Skip to main content
The front cover of Building Modern Scotland - a photograph of mid century new build houses, and young people with bicycles outside

A new book chronicling the history of Scotland’s twentieth-century new towns has been made available free of charge via Open Access, thanks to the work of a team headed up by Dr Alistair Fair and Professor Miles Glendinning of Edinburgh School of Architecture and Landscape Architecture (ESALA).

Alistair tells us more about Building Modern Scotland: a Social and Architectural History of the New Towns, 1947-97:

“I’ve recently co-authored a new book about the history of Scotland’s twentieth-century new towns, working with a team of architectural historians at ECA and social historians from the University of Glasgow. This book grew out of a two-year project which was funded by the Leverhulme Trust. It looks at the towns of East Kilbride, Glenrothes, Cumbernauld, Livingston, Irvine and Stonehouse. Between the 1940s and the 1970s, these places were developed as ‘new towns’, with housing, schools, shops, community facilities and employment.

“Our interest in the new towns relates to the ways that they illustrate bigger stories. For the policymakers who oversaw the new towns programme, these places were a way to attract new jobs to Scotland and to retain a skilled, aspirational population who might otherwise have moved away. They were also places where exemplary, high-quality housing would be built, allowing the population of Glasgow to reduce and enabling its own reconstruction. There was a strong desire to build a new Scotland, and the new towns would be a symbol of that for the world.

“At the same time, for planners and architects, the new towns were the opportunity to build a new world. Although it’s easy to think of the more radical parts of the new towns, such as Cumbernauld’s megastructural town centre, as a team we were as interested in the everyday: the ‘mainstream modernism’ of new housing, schools and workplaces. 

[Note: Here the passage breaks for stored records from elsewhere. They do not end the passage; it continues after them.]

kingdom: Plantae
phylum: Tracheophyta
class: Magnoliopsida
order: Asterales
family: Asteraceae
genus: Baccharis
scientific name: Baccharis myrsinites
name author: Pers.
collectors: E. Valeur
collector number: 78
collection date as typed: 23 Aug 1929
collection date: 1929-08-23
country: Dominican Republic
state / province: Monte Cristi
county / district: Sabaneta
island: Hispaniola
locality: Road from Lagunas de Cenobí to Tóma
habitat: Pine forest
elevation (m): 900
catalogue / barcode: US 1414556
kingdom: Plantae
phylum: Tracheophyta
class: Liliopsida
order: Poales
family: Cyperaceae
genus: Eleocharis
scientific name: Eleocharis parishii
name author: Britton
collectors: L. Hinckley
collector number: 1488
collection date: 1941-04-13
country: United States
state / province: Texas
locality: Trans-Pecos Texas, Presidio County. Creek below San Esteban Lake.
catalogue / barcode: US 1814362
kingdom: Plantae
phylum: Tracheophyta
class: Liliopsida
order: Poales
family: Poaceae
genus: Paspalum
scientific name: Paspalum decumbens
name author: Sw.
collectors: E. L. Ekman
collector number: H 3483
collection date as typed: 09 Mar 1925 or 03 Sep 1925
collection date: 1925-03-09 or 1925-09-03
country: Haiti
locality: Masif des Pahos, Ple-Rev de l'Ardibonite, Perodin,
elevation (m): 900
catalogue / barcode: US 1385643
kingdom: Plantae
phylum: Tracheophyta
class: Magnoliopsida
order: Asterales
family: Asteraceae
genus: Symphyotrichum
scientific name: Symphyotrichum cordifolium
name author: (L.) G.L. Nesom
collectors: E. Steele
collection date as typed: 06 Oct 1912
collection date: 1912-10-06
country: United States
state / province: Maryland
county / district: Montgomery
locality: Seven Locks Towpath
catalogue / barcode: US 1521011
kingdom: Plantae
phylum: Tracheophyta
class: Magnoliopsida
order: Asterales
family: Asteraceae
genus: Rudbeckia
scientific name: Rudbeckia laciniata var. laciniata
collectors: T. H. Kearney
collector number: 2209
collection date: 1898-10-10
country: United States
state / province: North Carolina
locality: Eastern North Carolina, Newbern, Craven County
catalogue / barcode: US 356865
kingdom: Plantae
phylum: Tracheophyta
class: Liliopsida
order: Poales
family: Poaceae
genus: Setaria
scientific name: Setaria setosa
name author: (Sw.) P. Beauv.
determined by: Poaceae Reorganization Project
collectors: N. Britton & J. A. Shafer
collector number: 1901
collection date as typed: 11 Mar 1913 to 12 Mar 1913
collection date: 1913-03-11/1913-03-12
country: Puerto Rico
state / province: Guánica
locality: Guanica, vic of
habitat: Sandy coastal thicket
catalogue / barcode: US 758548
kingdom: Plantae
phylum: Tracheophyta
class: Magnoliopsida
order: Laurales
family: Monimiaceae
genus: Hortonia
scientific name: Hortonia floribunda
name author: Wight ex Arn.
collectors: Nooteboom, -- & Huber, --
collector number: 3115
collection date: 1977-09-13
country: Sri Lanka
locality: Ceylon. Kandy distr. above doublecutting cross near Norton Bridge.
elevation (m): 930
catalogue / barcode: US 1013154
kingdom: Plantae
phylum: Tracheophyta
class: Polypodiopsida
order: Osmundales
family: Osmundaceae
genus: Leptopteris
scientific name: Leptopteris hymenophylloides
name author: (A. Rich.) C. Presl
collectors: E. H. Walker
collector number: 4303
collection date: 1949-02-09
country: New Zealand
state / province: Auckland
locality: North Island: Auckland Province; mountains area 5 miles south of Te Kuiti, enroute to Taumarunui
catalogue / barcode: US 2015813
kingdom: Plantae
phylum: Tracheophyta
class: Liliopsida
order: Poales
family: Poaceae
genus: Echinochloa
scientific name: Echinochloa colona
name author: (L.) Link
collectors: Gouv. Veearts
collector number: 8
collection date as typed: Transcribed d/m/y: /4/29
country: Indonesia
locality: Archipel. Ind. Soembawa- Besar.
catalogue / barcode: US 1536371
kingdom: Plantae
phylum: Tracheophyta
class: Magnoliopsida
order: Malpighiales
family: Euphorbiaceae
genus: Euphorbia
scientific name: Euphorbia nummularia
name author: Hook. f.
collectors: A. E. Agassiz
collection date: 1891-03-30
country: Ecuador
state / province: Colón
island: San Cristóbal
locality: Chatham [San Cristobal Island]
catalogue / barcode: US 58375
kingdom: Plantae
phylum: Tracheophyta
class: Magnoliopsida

“And we were keen also to understand the experience of those who moved to the new towns. We’ve explored themes including home, family, work and community, considering how people made new lives for themselves. 

“The book has been published by Bloomsbury in print and as an Open Access ebook. We hope it will be of interest to historians and also those who live in the new towns, as well as those who are planning and designing new towns today.”